TEXTO APRESENTADO
Eu não percebo bem uma coisa. Se o Anticiclone está mais para Sul, o sinal da NAO deveria ser positivo e não negativo!

Este documento http://www2.ucar.edu/magazine/currents/brrr-ao-way-low produzido por especialistas do UCAR, tem uma imagem global das anomalias de pressão e é claríssima a anomalia positiva a NORTE, junto da Islândia e uma anomalia negativa nas regiões subtropicais, onde normalmente se encontra o AA. Por isso, não percebo onde foi que o Diário Económico foi buscar o passeio do AA para Sul.

De qualquer forma, o bloqueio provocado por um anticiclone deslocado para norte provocaria um deslocamento anormal do jet stream para sul, empurrando por isso os ciclones extratropicais para a região do mediterrâneo. O Reino Unido, como deixa de ser varrido por ar trazido das regiões subtropicais, fica com temperaturas comuns para países à sua latitude.


----------



## blood4 (14 Jan 2010 às 00:14)

eu nao estou bem apar desta situação so sol
alguem me explica porque ele esta com menos actividade agora?

MATERIAL ARMAZENADO

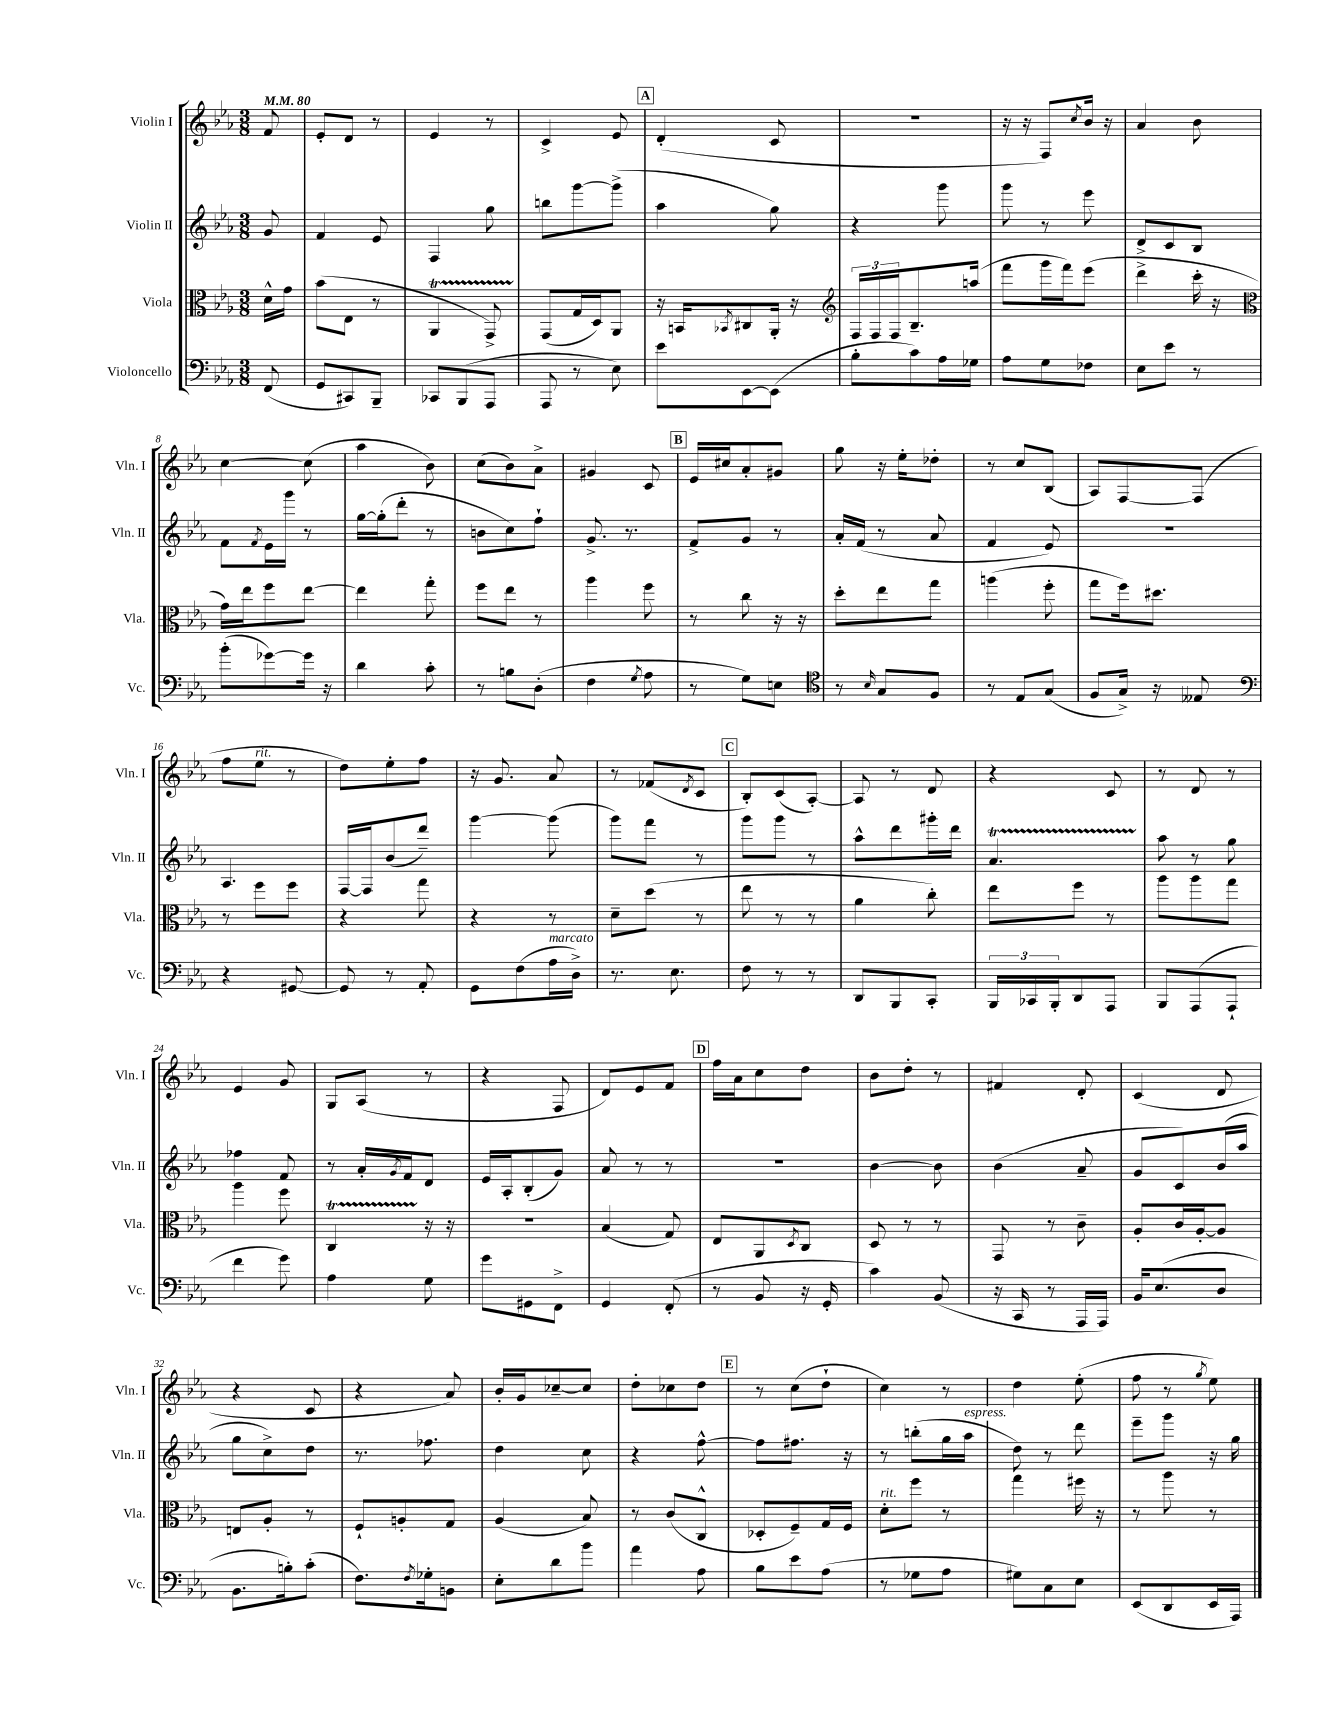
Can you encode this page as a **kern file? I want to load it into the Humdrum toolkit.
==
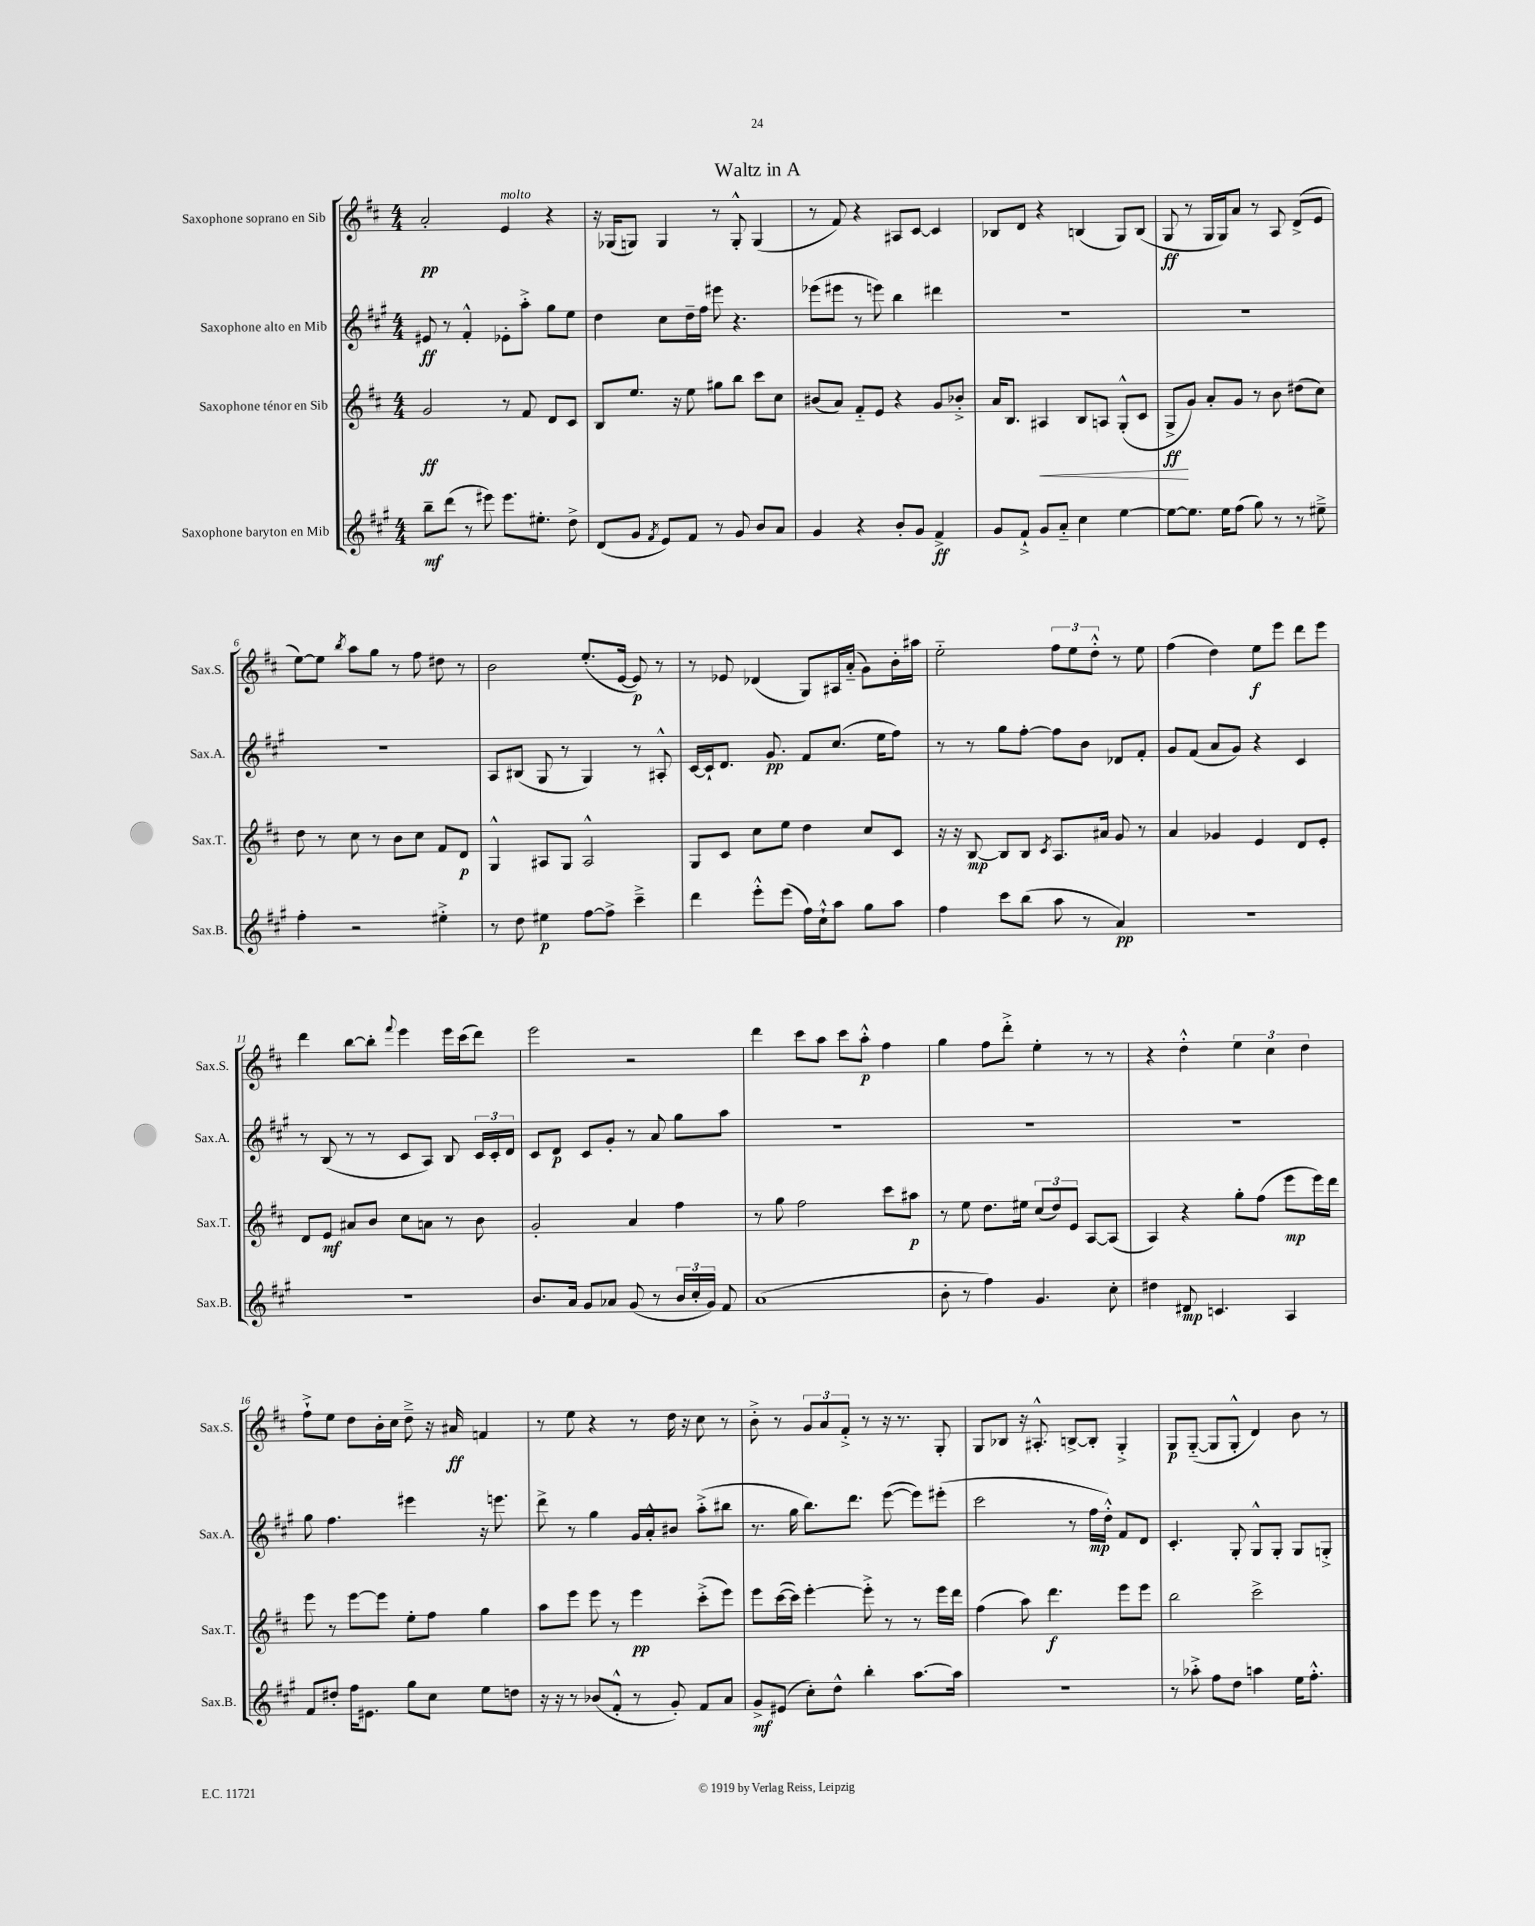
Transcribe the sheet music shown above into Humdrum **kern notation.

REQUISITOS
1) Enumere todas as siglas que aparecem no texto sobre o anticiclone.
2) No texto sobre o anticiclone, onde é que a imagem do documento da UCAR mostra a anomalia positiva de pressão?
3) Prossiga o texto sobre o anticiclone a partir da última frase apresentada.

RESPOSTAS DO EXERCÍCIO
1) NAO, UCAR, AA

2) A norte, junto da Islândia.

3)
----------



## frederico (14 Jan 2010 às 00:21)

blood4 disse:


> eu nao estou bem apar desta situação so sol
> alguem me explica porque ele esta com menos actividade agora?


~

O sol tem uma actividade ciclíca. Ora está mais activo, ora está menos activo, ou seja, ora liberta mais energia, ora liberta menos, e isso influencia o clima na Terra.


----------



## blood4 (14 Jan 2010 às 00:24)

frederico disse:


> ~
> 
> O sol tem uma actividade ciclíca. Ora está mais activo, ora está menos activo, ou seja, ora liberta mais energia, ora liberta menos, e isso influencia o clima na Terra.



humm
e sabem prever quando esta menos active ou mais activo?


----------



## Johnny Storm (14 Jan 2010 às 00:27)

Até ao que me é dado saber, não há ainda uma base física que sustente a ocorrência da AO e NAO. Quanto a mim, as manchas solares não a(s) podem explicar porque as periodicidades dos dois fenómenos não têm nada a ver uma com a outra. Basta comparar as duas imagens seguintes:

Manchas solares:





Sinal da AO:


----------



## rozzo (14 Jan 2010 às 10:57)

Johnny Storm disse:


> Eu não percebo bem uma coisa. Se o Anticiclone está mais para Sul, o sinal da NAO deveria ser positivo e não negativo!



Não, na verdade o Anticiclone como que se "separou" em dois, cortado pelo storm-track. Existem agora duas áreas de Anticiclone, uma muito a Sul quase nos trópicos, e outra a Norte, na zona da Gronelândia/Islândia, o famoso "bloqueio" que tanto se tem falado. Isto tudo é em média claro, porque não se pode falar à escala diária para índices destes.. Na verdade nem na semanal, mas pronto...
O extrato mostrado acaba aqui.